So have I some code that creates a new dataframe that counts the number of unique states with at least 1 non null value and the total number of non null values grouped by year. Code works fine, but I want to modify it to include a new rows that lists the unique states.
This is my data:
year state var1 var2
0 2018 CA NaN 2
1 2018 TX 1 NaN
2 2018 FL NaN NaN
3 2018 AL 1 2
4 2018 AL NaN 1
6 2019 CA NaN NaN
7 2019 TX 1 1
8 2019 FL NaN NaN
9 2019 AL 2 1
10 2019 AK 2 NaN
This my current output:
2018 2019
var1
Number of unique states with at least 1 non-null: 2 3
Number of respondents with non-null var: 2 3
Average: 1 1
var2
Number of unique states with at least 1 non-null: 2 2
Number of respondents with non-null var: 3 2
Average: 1.5 1
This is the code that I'm working with:
c = df.groupby(['year', 'state']).count()

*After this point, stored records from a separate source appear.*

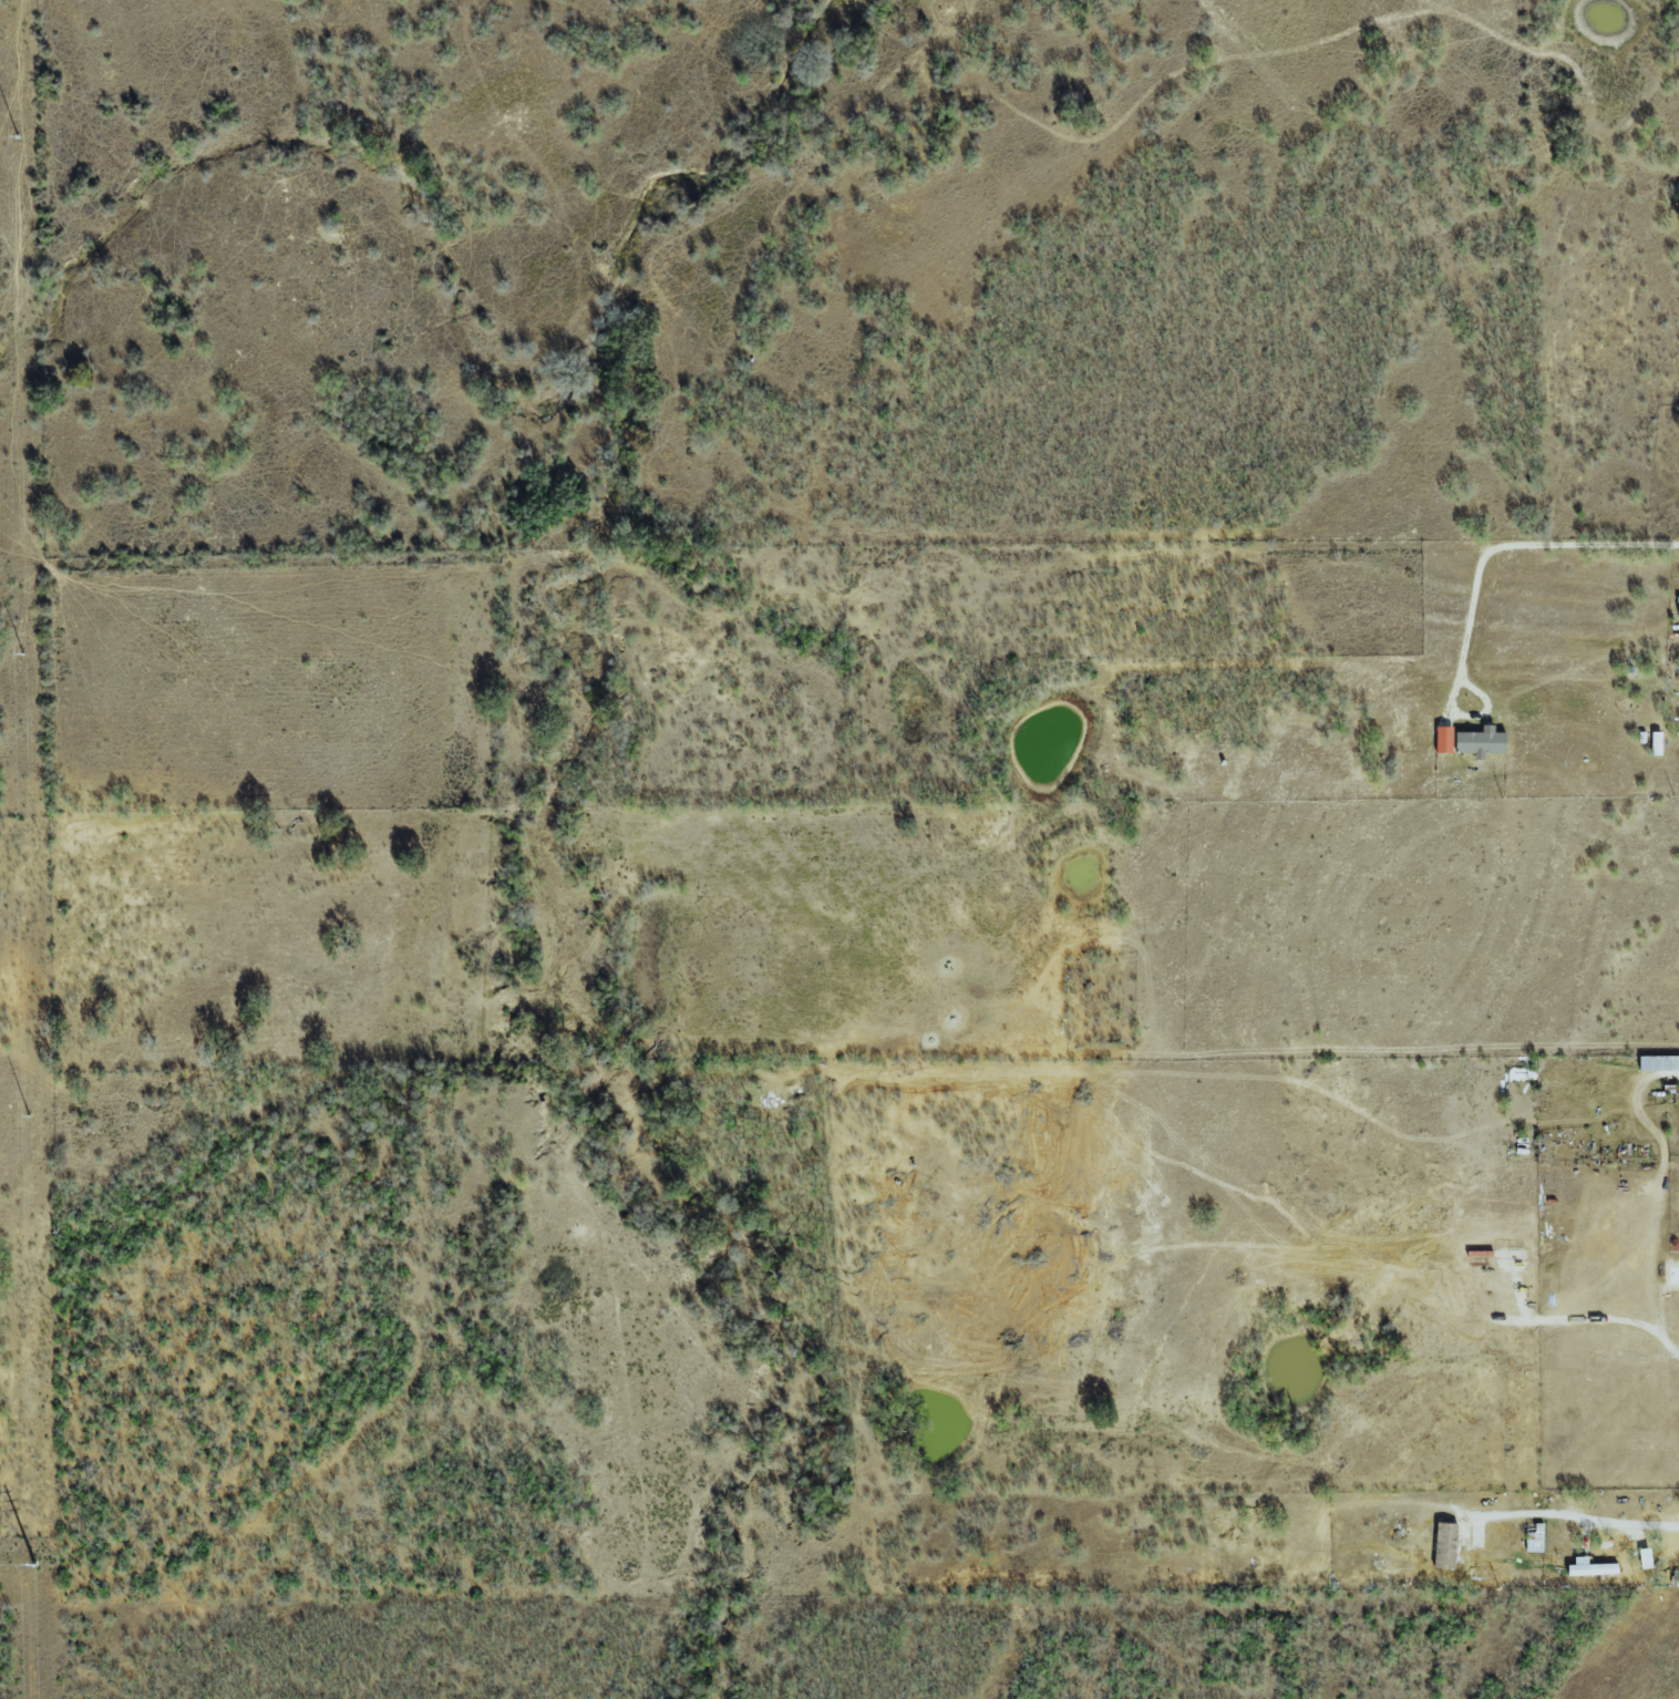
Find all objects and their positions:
power tower: (16, 137)
road: (1518, 546)
power tower: (22, 654)
building: (1444, 739)
building: (1480, 741)
building: (1659, 1062)
power tower: (26, 1116)
power tower: (33, 1567)
building: (1590, 1567)

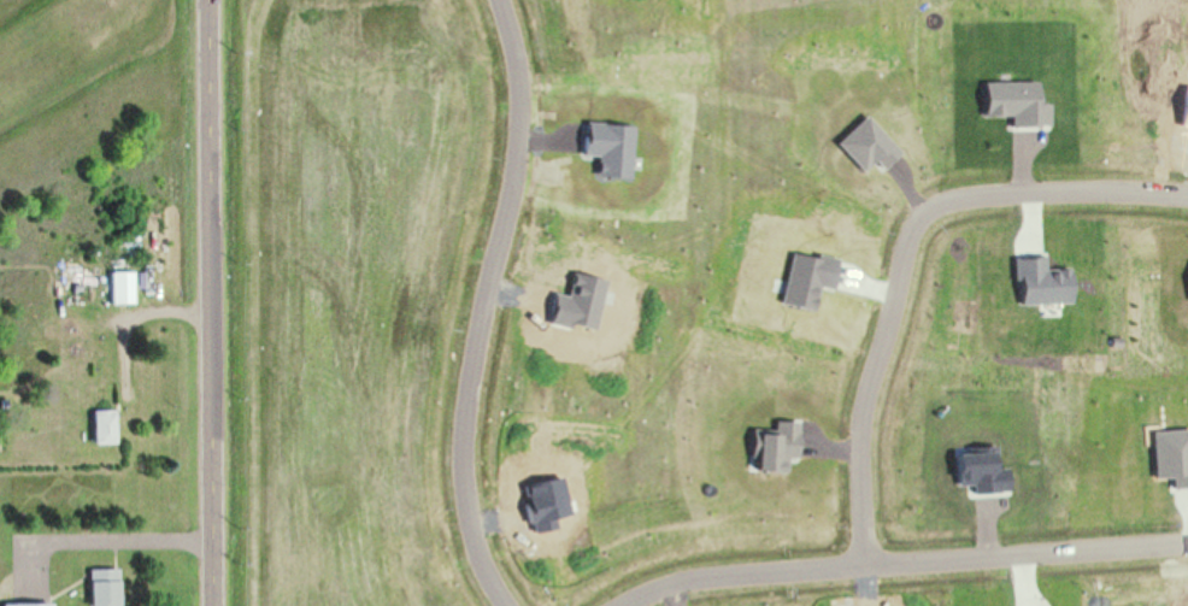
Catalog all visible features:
airport runway: (58, 51)
airport: (98, 129)
road: (911, 260)
building: (121, 288)
road: (211, 302)
road: (492, 306)
building: (103, 427)
road: (121, 545)
road: (1032, 558)
road: (757, 576)
building: (103, 587)
building: (27, 604)

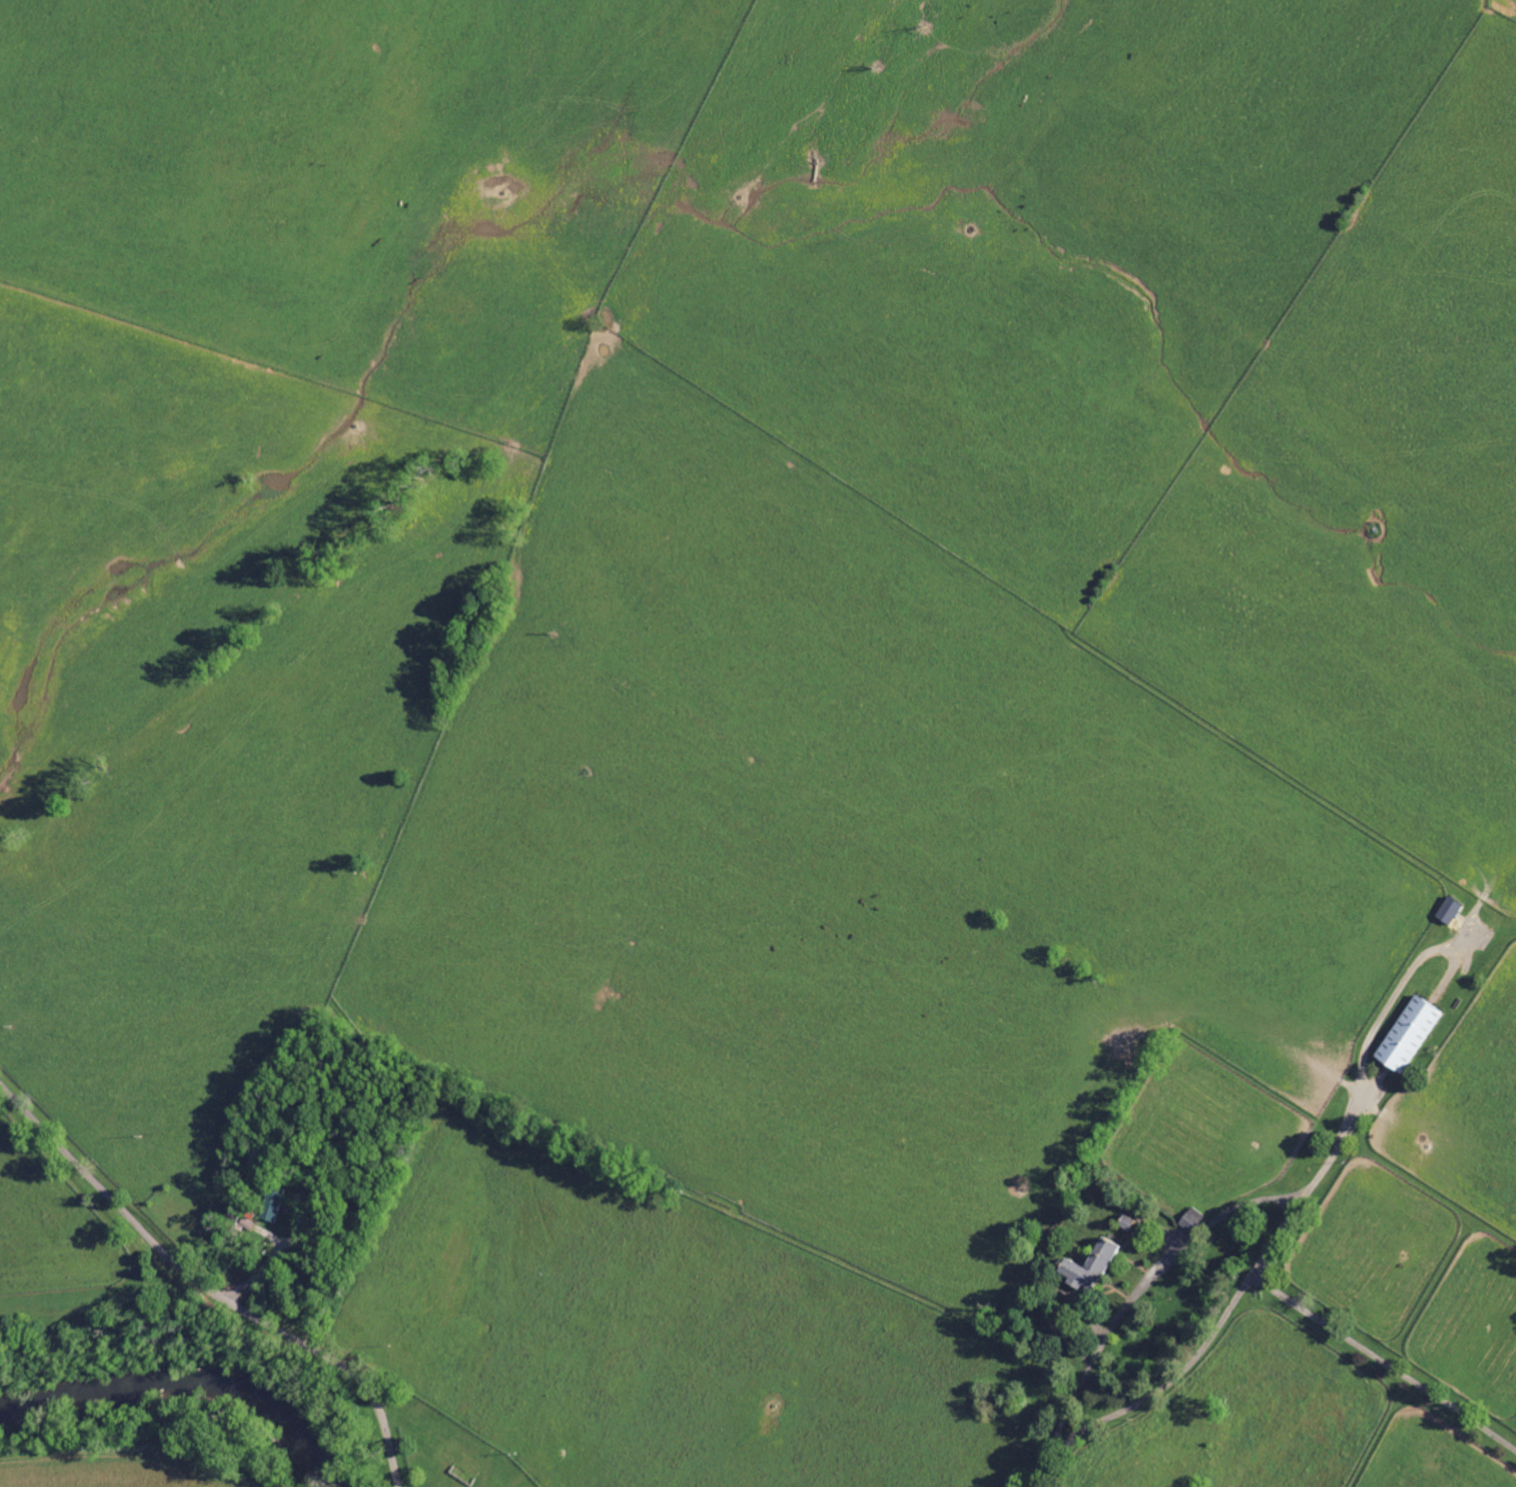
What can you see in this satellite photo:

res = c.groupby('YEAR').agg([np.count_nonzero, sum]).T
res.index = res.index.set_levels(['Number of unique states with at least 1 non-null:',
'Number of respondents with non-null var:'], level=1)
z = res.swaplevel().T
res4 = pd.concat([z, pd.concat([z['Number of respondents with non-null var:'] /
z['Number of unique states with at least 1 non-null:']],
keys=['Average:'], axis=1),],
axis=1).T.swaplevel().sort_index()
And this is what I want the new output to look like:
2018 2019
var1
Number of unique states with at least 1 non-null: 2 3
Unique states with at least 1 non-null: [TX, AL] [TX, AL, AK]
Number of respondents with non-null var: 2 3
Average: 1 1
var2
Number of unique states with at least 1 non-null: 2 2
Unique states with at least 1 non-null: [AL, CA] [TX, AL]
Number of respondents with non-null var: 3 2
Average: 1.5 1
Basically I want this row included "Unique states with at least 1 non-null:", listing the names of the states. How can I do this?